Exercise:
The material below holds a span beginning at the line with "(0.11) | | (0.15) |" and ending at the line with "L-NEST POCKET PROTECTION/". Quote that span exactly, both ends included, and only that span.
....
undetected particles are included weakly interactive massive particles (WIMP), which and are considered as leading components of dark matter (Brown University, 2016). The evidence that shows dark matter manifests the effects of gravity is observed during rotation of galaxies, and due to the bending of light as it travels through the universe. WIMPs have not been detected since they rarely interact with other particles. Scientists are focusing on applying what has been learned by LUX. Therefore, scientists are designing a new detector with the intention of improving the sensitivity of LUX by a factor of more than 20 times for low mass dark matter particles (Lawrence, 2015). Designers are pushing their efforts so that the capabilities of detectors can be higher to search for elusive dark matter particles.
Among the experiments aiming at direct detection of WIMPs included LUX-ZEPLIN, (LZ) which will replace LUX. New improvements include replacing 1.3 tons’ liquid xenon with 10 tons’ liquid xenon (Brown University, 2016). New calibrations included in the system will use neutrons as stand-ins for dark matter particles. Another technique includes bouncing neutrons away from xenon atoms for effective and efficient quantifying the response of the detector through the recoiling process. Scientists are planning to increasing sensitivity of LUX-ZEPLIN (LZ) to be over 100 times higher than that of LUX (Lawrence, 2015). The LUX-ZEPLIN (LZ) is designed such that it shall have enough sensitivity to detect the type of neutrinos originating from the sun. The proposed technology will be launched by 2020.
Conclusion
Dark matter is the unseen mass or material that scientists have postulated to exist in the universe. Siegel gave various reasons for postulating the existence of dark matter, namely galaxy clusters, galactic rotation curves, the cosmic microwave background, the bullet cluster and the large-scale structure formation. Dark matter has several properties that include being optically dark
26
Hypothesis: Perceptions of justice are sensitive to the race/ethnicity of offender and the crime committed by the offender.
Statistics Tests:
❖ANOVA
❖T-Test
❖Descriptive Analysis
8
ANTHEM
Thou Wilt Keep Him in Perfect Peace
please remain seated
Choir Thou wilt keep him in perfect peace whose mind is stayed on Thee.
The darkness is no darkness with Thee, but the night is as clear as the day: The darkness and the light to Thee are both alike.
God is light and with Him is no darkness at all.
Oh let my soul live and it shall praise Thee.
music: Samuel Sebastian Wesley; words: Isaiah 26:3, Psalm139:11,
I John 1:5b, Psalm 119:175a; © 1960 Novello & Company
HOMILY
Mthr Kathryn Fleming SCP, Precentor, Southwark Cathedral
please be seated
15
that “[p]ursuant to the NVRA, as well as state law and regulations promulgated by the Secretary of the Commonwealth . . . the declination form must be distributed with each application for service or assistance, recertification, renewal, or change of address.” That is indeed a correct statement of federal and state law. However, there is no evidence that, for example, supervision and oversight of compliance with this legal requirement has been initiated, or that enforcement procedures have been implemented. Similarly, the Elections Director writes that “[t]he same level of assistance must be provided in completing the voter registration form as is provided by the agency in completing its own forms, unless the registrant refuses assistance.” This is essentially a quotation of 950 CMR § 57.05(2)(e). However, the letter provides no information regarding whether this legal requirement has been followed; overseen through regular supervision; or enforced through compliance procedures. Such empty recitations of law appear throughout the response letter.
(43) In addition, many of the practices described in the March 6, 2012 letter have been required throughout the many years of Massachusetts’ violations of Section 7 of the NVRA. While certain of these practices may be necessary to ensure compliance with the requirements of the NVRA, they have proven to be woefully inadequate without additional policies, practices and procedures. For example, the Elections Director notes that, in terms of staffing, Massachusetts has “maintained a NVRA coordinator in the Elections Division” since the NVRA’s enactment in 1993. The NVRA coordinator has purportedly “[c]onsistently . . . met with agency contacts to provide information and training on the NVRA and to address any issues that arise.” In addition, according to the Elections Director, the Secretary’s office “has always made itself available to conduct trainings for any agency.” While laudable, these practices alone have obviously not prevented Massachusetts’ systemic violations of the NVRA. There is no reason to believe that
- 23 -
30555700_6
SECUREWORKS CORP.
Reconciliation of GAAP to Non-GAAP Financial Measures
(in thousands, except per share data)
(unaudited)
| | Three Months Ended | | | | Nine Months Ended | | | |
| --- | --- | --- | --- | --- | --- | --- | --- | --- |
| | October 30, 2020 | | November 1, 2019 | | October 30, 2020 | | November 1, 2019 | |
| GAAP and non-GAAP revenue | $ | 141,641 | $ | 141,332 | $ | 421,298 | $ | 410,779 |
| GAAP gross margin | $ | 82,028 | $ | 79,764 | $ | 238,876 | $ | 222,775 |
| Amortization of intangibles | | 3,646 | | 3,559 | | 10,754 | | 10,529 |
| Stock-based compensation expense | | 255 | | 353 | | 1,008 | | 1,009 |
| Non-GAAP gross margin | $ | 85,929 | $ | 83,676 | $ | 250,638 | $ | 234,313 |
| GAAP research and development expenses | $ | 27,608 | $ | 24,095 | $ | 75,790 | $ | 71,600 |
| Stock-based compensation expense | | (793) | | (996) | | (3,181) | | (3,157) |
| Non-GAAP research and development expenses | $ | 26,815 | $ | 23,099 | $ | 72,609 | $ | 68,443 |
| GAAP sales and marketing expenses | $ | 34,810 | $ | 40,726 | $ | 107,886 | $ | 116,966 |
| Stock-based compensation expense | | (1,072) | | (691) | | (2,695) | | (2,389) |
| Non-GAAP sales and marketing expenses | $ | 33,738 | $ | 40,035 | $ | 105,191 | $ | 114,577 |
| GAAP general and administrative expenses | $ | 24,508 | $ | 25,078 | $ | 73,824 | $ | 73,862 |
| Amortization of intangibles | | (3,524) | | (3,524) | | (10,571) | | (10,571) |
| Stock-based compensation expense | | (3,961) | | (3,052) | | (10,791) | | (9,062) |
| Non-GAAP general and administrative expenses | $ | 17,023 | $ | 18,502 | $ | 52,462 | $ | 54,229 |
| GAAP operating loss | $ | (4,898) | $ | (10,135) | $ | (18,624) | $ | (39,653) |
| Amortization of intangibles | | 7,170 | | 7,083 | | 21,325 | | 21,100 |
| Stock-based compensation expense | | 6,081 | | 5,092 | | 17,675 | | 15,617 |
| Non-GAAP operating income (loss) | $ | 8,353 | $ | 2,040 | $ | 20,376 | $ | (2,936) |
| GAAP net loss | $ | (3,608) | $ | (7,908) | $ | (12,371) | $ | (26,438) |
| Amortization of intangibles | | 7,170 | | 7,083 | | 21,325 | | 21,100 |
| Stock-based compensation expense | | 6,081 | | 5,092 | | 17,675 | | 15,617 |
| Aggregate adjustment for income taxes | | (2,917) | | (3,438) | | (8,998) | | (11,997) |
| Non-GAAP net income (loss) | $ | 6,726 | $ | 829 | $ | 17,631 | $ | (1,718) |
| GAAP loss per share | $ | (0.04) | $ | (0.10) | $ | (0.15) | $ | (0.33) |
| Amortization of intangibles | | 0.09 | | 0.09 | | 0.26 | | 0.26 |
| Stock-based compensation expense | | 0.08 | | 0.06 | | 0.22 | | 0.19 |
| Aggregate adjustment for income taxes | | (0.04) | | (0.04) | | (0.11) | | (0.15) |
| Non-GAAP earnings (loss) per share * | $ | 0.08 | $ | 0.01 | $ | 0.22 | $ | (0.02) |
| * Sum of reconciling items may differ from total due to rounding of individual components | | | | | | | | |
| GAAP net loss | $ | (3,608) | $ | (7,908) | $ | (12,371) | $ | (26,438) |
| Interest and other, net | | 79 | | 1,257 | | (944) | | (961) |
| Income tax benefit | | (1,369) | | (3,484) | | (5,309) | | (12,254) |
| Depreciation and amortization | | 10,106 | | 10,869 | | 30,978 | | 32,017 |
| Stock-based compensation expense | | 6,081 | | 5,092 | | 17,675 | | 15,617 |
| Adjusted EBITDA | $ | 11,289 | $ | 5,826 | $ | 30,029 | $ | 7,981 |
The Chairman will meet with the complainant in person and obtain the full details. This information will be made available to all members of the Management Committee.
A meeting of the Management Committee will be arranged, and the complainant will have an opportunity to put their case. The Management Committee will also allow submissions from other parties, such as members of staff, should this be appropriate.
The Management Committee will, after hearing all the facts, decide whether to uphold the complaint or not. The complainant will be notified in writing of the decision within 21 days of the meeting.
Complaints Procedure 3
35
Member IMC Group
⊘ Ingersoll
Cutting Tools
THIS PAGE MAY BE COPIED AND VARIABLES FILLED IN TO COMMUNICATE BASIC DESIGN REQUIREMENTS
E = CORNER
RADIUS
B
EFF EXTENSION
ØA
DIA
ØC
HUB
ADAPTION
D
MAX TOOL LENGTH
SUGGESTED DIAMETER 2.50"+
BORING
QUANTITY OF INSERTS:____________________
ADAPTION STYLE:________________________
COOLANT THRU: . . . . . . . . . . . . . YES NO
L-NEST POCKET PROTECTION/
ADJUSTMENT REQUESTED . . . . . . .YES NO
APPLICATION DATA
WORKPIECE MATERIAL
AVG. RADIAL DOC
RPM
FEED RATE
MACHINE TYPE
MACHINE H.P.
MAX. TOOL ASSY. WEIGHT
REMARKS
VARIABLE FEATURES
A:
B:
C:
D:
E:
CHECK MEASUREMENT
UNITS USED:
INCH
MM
....
Written answer:
| Aggregate adjustment for income taxes | | (0.04) | | (0.04) | | (0.11) | | (0.15) |
| Non-GAAP earnings (loss) per share * | $ | 0.08 | $ | 0.01 | $ | 0.22 | $ | (0.02) |
| * Sum of reconciling items may differ from total due to rounding of individual components | | | | | | | | |
| GAAP net loss | $ | (3,608) | $ | (7,908) | $ | (12,371) | $ | (26,438) |
| Interest and other, net | | 79 | | 1,257 | | (944) | | (961) |
| Income tax benefit | | (1,369) | | (3,484) | | (5,309) | | (12,254) |
| Depreciation and amortization | | 10,106 | | 10,869 | | 30,978 | | 32,017 |
| Stock-based compensation expense | | 6,081 | | 5,092 | | 17,675 | | 15,617 |
| Adjusted EBITDA | $ | 11,289 | $ | 5,826 | $ | 30,029 | $ | 7,981 |
The Chairman will meet with the complainant in person and obtain the full details. This information will be made available to all members of the Management Committee.
A meeting of the Management Committee will be arranged, and the complainant will have an opportunity to put their case. The Management Committee will also allow submissions from other parties, such as members of staff, should this be appropriate.
The Management Committee will, after hearing all the facts, decide whether to uphold the complaint or not. The complainant will be notified in writing of the decision within 21 days of the meeting.
Complaints Procedure 3
35
Member IMC Group
⊘ Ingersoll
Cutting Tools
THIS PAGE MAY BE COPIED AND VARIABLES FILLED IN TO COMMUNICATE BASIC DESIGN REQUIREMENTS
E = CORNER
RADIUS
B
EFF EXTENSION
ØA
DIA
ØC
HUB
ADAPTION
D
MAX TOOL LENGTH
SUGGESTED DIAMETER 2.50"+
BORING
QUANTITY OF INSERTS:____________________
ADAPTION STYLE:________________________
COOLANT THRU: . . . . . . . . . . . . . YES NO
L-NEST POCKET PROTECTION/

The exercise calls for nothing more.